避難所における主な課題には、第一に「どうぶつへのストレス」が挙げられ、次いで「別々の空間だと目が届かず不安」「暑さや寒さなどの環境」が続きました。これにより、多くの飼い主が避難所を利用しない理由が理解できます。一方で、最も多かった想定避難先は、77.9%が在宅避難で、66.6%が車やテントでの避難でした。
今後の対策
今回の調査を踏まえ、災害対策のさらなる充実が求められます。具体的には、以下の三つの対策が推奨されています。
1.
避難場所の確保:避難所だけでなく、親戚や知人宅、自宅避難など、事前に安全な避難場所のリストを作成し、家族で話し合っておくことが重要です。
2.
備蓄品の準備:少なくとも7日分のフードや水、常用薬を備えておく必要があります。特に、水分供給が重要で、ペットがシェアできる軟水が推奨されます。また、キャリーバッグやケージの準備も重要で、これがないと避難所に入れない恐れがあります。
3.
ストレス緩和のための日頃の訓練:ペットの緊張を和らげるために、日ごろからマッサージやリラクゼーションの時間を設け、安心できる環境を作ることが求められます。

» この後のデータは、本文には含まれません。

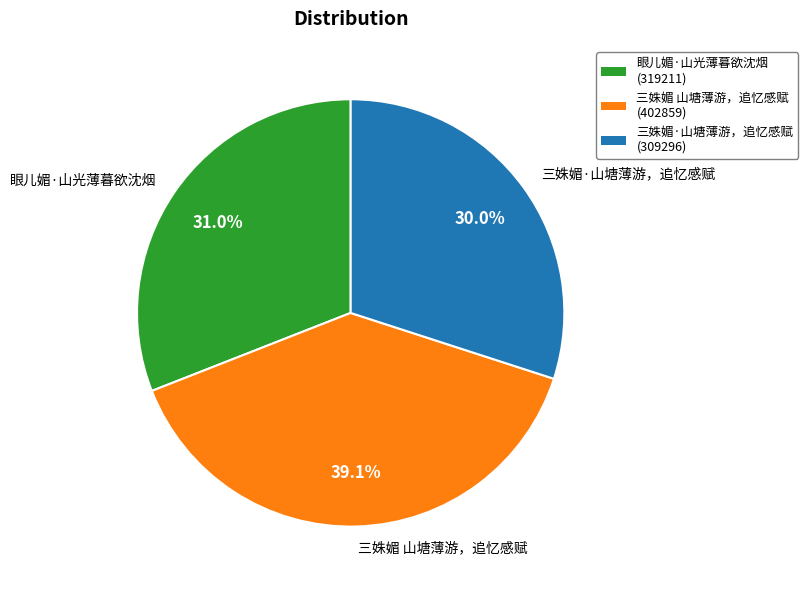

Does any single category account for the majority?

No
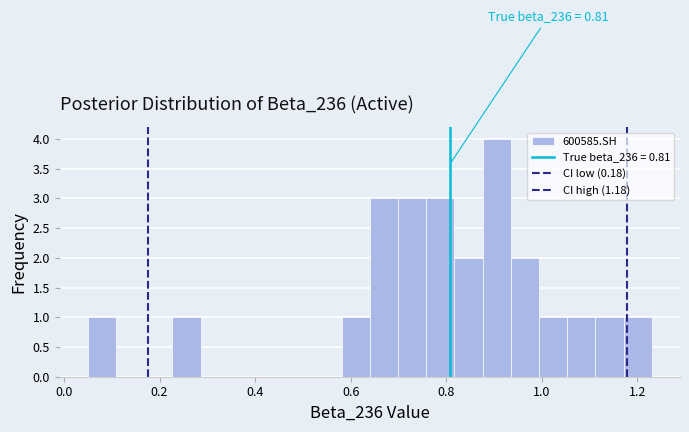

Read against the x-axis, roughly where is the centre of the tallest bar?

0.90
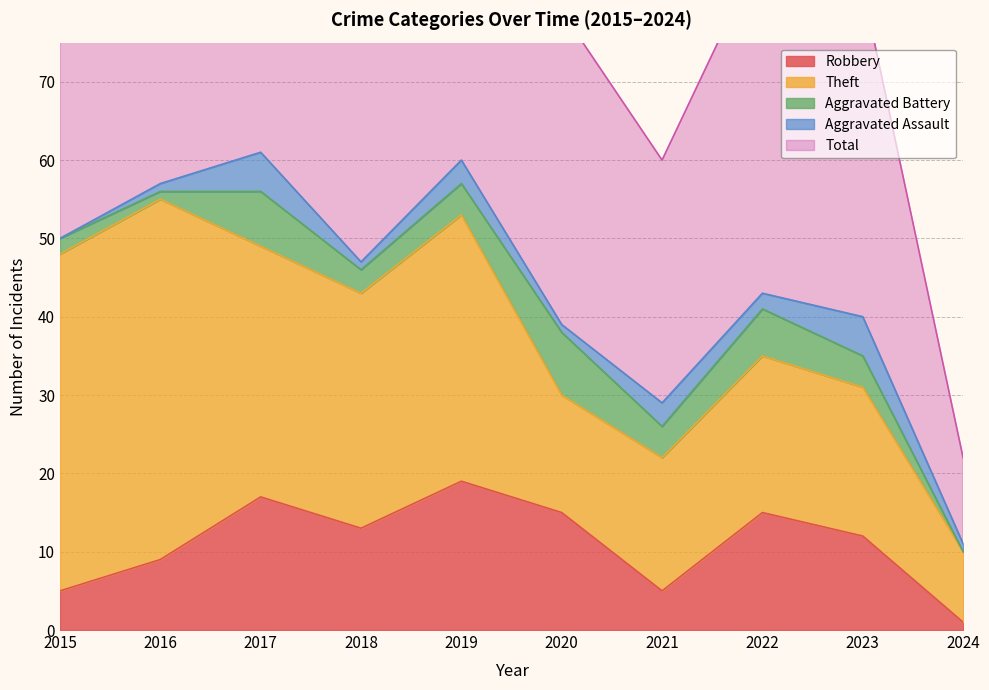

True or false: Aggravated Battery has a value of 7 at 2017.

True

特に、猫は普段の生活環境が変わることで大きなストレスを感じることがありますので、普段から非常用の食料や猫砂、薬を準備しておくことが必要です。
まとめ
今回の調査は、ペットと飼い主の安全を守るための貴重なデータを提供しています。一人ひとりがペットとともに安心して避難できる環境を整えるためには、情報の収集と事前の準備が不可欠です。愛するペットのためにも、防災意識を高め、万全の準備を整えましょう。未来の災害に備え、ペットとの安全を確実にするための行動が求められています。